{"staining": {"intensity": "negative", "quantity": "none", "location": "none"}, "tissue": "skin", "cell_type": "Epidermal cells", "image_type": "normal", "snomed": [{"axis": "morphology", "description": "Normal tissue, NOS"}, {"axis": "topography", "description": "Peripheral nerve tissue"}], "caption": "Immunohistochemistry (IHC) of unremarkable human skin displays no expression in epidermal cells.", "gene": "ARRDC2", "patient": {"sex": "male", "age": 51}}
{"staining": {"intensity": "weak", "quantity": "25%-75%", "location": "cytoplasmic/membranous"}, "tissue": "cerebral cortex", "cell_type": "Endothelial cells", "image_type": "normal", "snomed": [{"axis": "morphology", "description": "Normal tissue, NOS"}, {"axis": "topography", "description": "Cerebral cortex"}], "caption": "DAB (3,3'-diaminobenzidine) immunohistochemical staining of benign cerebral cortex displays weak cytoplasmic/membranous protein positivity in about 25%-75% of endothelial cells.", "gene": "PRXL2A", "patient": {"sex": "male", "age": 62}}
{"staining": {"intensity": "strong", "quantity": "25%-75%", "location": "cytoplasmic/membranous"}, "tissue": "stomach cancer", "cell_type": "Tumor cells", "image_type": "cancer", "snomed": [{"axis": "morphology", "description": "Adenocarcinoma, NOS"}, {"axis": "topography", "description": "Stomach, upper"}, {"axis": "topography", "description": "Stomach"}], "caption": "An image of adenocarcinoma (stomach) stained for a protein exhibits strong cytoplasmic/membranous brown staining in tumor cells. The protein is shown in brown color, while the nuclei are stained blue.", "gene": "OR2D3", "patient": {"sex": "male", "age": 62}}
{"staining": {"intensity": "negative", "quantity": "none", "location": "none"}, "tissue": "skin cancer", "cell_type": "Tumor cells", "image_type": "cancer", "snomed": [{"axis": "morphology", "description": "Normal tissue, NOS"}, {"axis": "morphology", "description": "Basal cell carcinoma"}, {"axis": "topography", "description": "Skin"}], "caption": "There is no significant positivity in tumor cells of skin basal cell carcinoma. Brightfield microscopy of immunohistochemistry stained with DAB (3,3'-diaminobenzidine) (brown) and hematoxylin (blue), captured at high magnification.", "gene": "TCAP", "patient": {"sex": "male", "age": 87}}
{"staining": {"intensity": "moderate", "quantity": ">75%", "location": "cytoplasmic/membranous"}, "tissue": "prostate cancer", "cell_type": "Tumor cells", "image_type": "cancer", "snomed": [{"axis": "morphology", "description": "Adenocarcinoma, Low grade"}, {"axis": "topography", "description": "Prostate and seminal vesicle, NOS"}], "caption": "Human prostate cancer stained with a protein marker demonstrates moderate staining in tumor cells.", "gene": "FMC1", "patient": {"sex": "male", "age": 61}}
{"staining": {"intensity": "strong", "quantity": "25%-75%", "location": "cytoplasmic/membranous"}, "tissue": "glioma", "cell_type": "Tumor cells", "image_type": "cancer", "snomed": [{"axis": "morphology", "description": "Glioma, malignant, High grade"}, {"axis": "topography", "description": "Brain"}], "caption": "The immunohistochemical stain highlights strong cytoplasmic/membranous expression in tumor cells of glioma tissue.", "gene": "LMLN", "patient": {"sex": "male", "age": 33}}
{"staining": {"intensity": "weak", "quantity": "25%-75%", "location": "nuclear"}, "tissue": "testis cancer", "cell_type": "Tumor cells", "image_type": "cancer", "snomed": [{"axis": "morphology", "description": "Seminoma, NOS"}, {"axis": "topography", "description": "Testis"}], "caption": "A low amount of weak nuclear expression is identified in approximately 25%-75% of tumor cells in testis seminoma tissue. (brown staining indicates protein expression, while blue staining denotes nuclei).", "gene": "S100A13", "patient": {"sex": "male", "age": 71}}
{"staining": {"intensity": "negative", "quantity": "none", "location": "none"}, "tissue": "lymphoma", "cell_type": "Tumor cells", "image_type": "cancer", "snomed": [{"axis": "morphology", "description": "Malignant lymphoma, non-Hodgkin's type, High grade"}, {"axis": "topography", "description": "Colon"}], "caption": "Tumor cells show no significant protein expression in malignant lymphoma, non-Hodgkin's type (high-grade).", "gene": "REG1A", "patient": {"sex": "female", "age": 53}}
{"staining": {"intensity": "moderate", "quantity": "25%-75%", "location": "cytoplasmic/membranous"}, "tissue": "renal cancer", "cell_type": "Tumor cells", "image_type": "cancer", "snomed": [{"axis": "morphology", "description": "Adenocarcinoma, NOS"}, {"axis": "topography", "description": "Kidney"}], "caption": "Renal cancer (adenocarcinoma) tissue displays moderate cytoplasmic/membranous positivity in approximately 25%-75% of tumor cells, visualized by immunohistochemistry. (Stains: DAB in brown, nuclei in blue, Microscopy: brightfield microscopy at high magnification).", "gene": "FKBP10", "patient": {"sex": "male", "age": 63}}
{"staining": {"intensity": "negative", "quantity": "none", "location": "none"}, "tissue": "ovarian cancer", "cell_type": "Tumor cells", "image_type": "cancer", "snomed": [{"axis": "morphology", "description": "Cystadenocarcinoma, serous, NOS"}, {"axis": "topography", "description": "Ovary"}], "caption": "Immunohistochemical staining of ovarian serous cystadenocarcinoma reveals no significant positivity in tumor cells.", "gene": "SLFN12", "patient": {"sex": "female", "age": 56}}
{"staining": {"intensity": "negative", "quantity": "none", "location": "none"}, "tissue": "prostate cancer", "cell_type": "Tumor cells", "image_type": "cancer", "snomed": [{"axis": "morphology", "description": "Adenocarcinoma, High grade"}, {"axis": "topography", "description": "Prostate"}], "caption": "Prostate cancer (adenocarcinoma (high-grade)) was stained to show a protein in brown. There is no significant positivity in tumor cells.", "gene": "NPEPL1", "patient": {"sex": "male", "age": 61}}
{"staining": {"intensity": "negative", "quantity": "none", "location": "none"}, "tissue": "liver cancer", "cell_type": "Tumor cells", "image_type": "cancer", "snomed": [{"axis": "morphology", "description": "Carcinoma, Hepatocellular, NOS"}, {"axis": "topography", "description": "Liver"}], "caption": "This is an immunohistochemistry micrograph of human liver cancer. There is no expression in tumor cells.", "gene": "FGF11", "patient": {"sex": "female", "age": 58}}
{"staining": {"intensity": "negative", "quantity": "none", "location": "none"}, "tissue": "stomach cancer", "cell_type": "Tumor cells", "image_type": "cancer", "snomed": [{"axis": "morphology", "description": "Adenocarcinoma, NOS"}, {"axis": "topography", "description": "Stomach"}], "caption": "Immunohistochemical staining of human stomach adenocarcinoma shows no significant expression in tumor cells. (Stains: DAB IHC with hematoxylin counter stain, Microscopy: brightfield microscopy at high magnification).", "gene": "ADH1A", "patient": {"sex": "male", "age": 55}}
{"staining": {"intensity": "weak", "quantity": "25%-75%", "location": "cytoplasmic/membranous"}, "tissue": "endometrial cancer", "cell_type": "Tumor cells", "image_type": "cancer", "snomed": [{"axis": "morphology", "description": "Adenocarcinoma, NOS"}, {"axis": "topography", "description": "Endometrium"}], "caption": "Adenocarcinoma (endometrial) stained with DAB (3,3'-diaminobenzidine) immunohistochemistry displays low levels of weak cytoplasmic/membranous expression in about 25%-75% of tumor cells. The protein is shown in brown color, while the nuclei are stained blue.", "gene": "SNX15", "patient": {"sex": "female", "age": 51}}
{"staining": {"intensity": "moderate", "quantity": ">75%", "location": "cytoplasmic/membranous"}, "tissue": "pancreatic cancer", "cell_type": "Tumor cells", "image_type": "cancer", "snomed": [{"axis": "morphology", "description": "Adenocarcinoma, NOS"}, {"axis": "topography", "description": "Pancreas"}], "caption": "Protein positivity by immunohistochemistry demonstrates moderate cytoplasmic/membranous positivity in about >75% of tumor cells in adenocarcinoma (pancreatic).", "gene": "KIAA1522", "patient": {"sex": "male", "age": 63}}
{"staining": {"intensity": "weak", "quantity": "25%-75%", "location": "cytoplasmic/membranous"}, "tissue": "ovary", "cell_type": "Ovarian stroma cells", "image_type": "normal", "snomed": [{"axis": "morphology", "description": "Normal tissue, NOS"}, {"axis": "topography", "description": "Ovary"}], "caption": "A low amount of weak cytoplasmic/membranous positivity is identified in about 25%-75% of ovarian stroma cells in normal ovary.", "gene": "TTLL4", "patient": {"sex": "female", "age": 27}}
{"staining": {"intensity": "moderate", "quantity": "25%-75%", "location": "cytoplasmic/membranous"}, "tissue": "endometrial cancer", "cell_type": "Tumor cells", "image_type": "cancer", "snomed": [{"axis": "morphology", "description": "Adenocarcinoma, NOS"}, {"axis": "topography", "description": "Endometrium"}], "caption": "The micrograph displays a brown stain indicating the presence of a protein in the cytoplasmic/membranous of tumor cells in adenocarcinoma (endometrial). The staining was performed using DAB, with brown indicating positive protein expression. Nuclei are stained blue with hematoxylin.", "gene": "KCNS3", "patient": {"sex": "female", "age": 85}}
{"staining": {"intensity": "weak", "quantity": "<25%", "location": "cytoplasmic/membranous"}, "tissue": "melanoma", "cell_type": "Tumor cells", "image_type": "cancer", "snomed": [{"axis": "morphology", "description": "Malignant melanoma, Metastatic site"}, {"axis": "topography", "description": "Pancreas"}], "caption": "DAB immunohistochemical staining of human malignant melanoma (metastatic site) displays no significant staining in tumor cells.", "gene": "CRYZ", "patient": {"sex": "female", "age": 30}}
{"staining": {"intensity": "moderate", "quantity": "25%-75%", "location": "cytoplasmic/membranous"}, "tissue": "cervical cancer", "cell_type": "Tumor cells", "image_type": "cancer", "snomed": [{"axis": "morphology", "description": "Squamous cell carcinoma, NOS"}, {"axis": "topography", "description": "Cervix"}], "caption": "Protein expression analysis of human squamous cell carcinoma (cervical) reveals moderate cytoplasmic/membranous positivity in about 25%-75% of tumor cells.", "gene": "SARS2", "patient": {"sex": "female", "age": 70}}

══════════

The lines holding the string "Prostate" are what is needed from the material above.

{"staining": {"intensity": "moderate", "quantity": ">75%", "location": "cytoplasmic/membranous"}, "tissue": "prostate cancer", "cell_type": "Tumor cells", "image_type": "cancer", "snomed": [{"axis": "morphology", "description": "Adenocarcinoma, Low grade"}, {"axis": "topography", "description": "Prostate and seminal vesicle, NOS"}], "caption": "Human prostate cancer stained with a protein marker demonstrates moderate staining in tumor cells.", "gene": "FMC1", "patient": {"sex": "male", "age": 61}}
{"staining": {"intensity": "negative", "quantity": "none", "location": "none"}, "tissue": "prostate cancer", "cell_type": "Tumor cells", "image_type": "cancer", "snomed": [{"axis": "morphology", "description": "Adenocarcinoma, High grade"}, {"axis": "topography", "description": "Prostate"}], "caption": "Prostate cancer (adenocarcinoma (high-grade)) was stained to show a protein in brown. There is no significant positivity in tumor cells.", "gene": "NPEPL1", "patient": {"sex": "male", "age": 61}}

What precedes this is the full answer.